FILMS / CRITIQUES Belgique / France / Espagne
Critique : Les Inséparables
par Aurore Engelen
- Jérémie Degruson propose un divertissement familial malin et enlevé qui nous exhorte à être nous-mêmes, au-delà des assignations
Les studios bruxellois nWave et leur fondateur désormais à la retraite Ben Stassen se sont fait connaître à la fin des années 2000 en proposant des films d’animation en 3D, à une époque où les salles venaient tout juste de d’équiper pour accueillir Avatar. Forts de cette expertise technique dans un domaine novateur, nWave en a profité pour développer une autre expertise, en termes de storytelling cette fois-ci, devenant l’un des principaux studios européens de production de longs métrages d’animation tous publics, exportés dans le monde entier, ambitionnant clairement de concurrencer Disney ou Pixar sur le terrain, n’hésitant d’ailleurs pas à recourir à des scénaristes anglo-saxons experts en la matière. Leur dernier-né, Les Inséparables [+lire aussi :
bande-annonce
interview : Jérémie Degruson et Matthi…
fiche film], réalisé par Jérémie Degruson et sorti en France la semaine passée par KMBO et en Belgique demain par Belga Films, nous entraine d’ailleurs sur le terrain, puisque dès les premières minutes le spectateur se retrouve catapulté au coeur de Central Park, dans les coulisses de son théâtre de marionnettes.
On y retrouve Don, anti-héros fatigué de jouer les gaffeurs et les faire-valoir. Il aimerait bien, même juste une fois, jouer les héros plein de panache. Seulement au sein de la troupe, l’habit fait vite le moine, et Don comprend qu’il faudra qu’il s’échappe pour incarner le preux chevalier qu’il sait pouvoir être. Au hasard de ses pérégrinations dans le terrain de jeu pour le moins hostile que représente le parc pour une marionnette haute comme trois pommes, Don croise le chemin de DJ Doggy Dog, peluche mal aimée abandonnée par ses maîtres. Le petit chien en a marre d’être cantonné à la pauvre petite ligne de rap que son haut-parleur grésillant crache occasionnellement et n’a qu’un rêve : trouver une famille. Les deux compères s’embarquent alors dans une drôle d’aventure mêlant canetons et dragons, mini-golf et moulins à vent, épaulés par Dee, qui de son côté en a soupé des rôles de demoiselle en détresse.
Que se passe-t-il dans les coulisses du théâtre, quand les acteurs enlèvent leur costume ? Restent-ils dans leur personnage ? Peut-on échapper aux rôles que l’on nous assigne ? Cette réflexion sur l’identité prend ici les traits de trois amusants jouets, qui sans le savoir endossent trois rôles mythiques de nos imaginaires, Don Quichotte, Sancho Panza et Dulcinée, se les appropriant tout en les modernisant au passage.

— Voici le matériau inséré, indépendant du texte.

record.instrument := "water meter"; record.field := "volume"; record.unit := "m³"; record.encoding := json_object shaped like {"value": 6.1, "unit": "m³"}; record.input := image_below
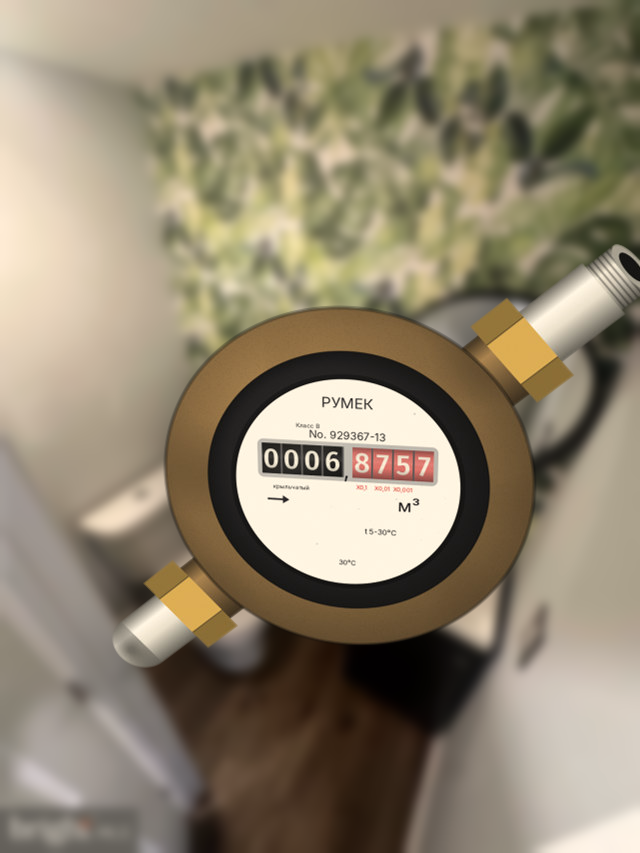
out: {"value": 6.8757, "unit": "m³"}
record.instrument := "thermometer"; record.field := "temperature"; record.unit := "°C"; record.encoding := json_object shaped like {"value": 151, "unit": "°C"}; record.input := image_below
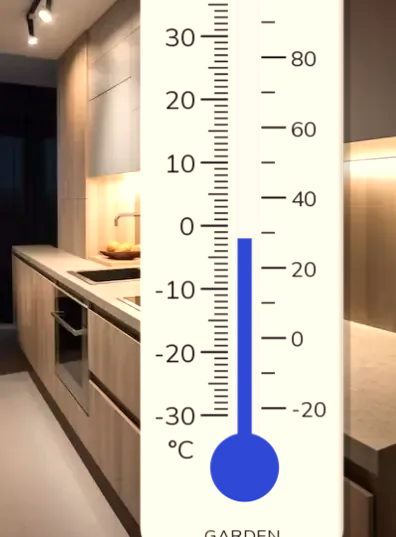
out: {"value": -2, "unit": "°C"}
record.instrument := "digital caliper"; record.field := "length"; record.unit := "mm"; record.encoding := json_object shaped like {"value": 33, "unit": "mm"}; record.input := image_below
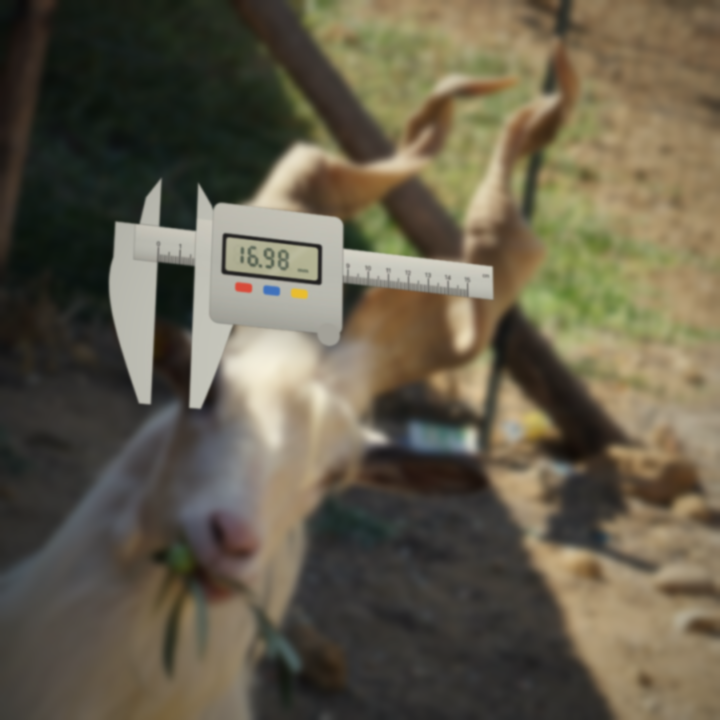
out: {"value": 16.98, "unit": "mm"}
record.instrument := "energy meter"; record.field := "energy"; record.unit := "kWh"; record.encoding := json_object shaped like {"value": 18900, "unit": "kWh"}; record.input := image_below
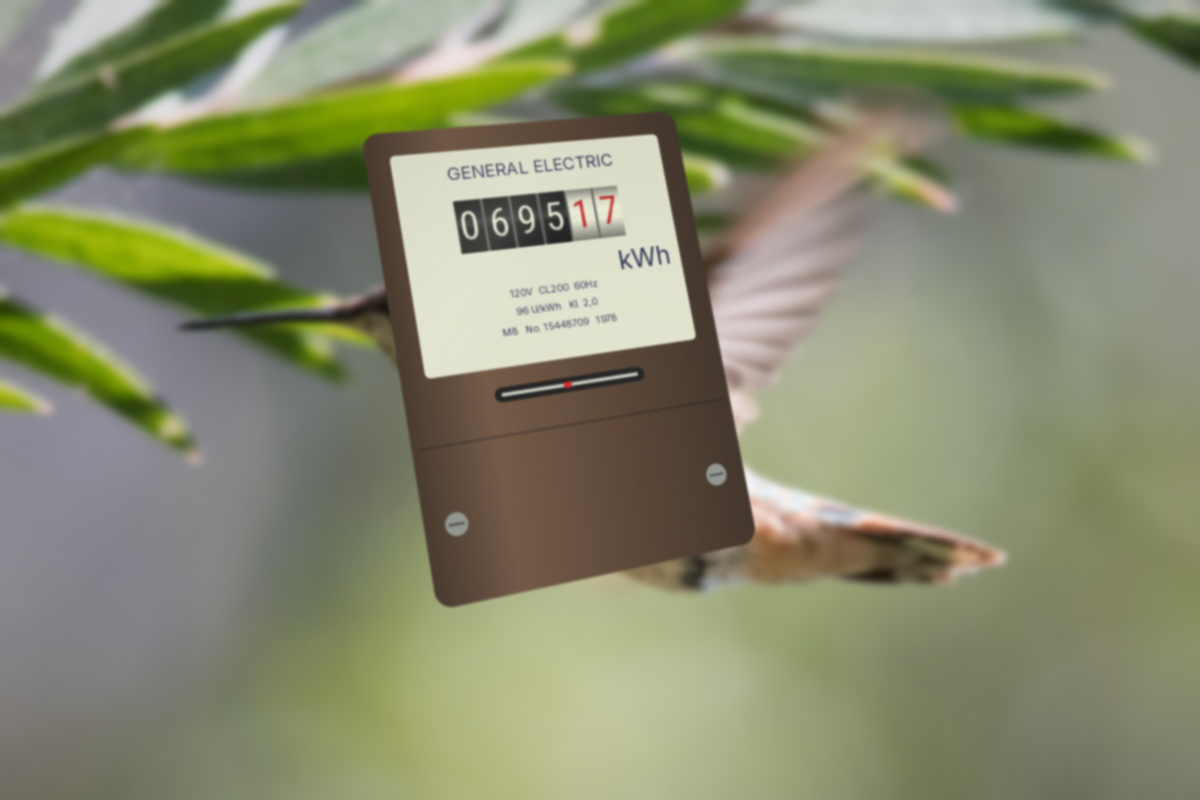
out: {"value": 695.17, "unit": "kWh"}
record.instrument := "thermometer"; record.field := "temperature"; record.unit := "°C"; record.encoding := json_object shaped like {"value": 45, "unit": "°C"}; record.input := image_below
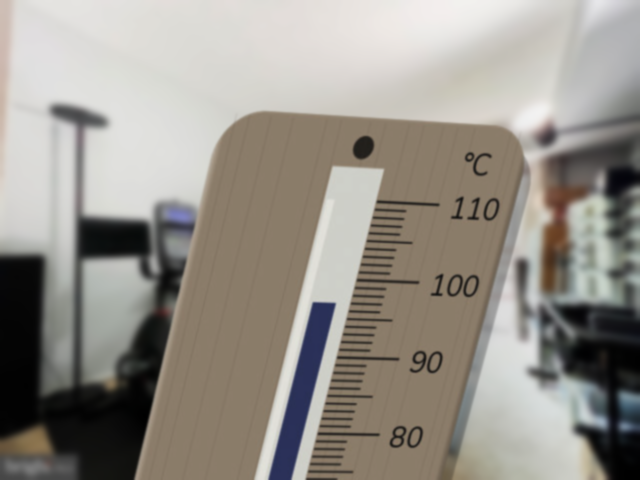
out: {"value": 97, "unit": "°C"}
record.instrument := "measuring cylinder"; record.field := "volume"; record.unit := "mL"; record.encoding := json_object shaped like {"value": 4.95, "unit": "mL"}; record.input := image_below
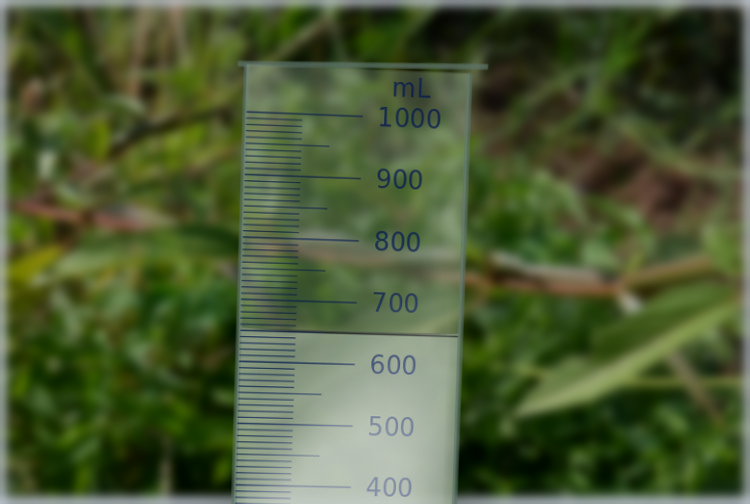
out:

Soit une aventure qui soulève des questionnements touchants et dans l’air du temps, convoquant en passant le pouvoir des histoires et de l’imaginaire.
Côté réalisation, Jérémie Degruson et les animateurs d’nWave s’en donnent à coeur joie, ayant imaginé différentes couches narratives déployant chacune des techniques d’animation singulières: il y a les pièces de théâtre qui ouvrent et clôturent le film, l’aventure dans Central Park, et les envolées fantasmatiques de Don, mêlant 2D et 3D, certains plans faisant se rencontrer les techniques, le tout sur une bande-son énergique imaginée par le groupe belge Puggy, qui s’amuse notamment à revisiter le Where is My Mind des Pixies. Les références fusent pour les adultes (Cervantes, les musicals, la culture hip hop, et Fight Club via les Pixies donc notamment) tandis que les personnages bénéficient d’une caractérisation tout à fait convaincante. Un divertissement familial de fin d’année malin et efficace, en somme.
Les Inséparables est donc produit par nWave, en coproduction avec la société française Octopolis et la société espagnole A Contracorriente Films.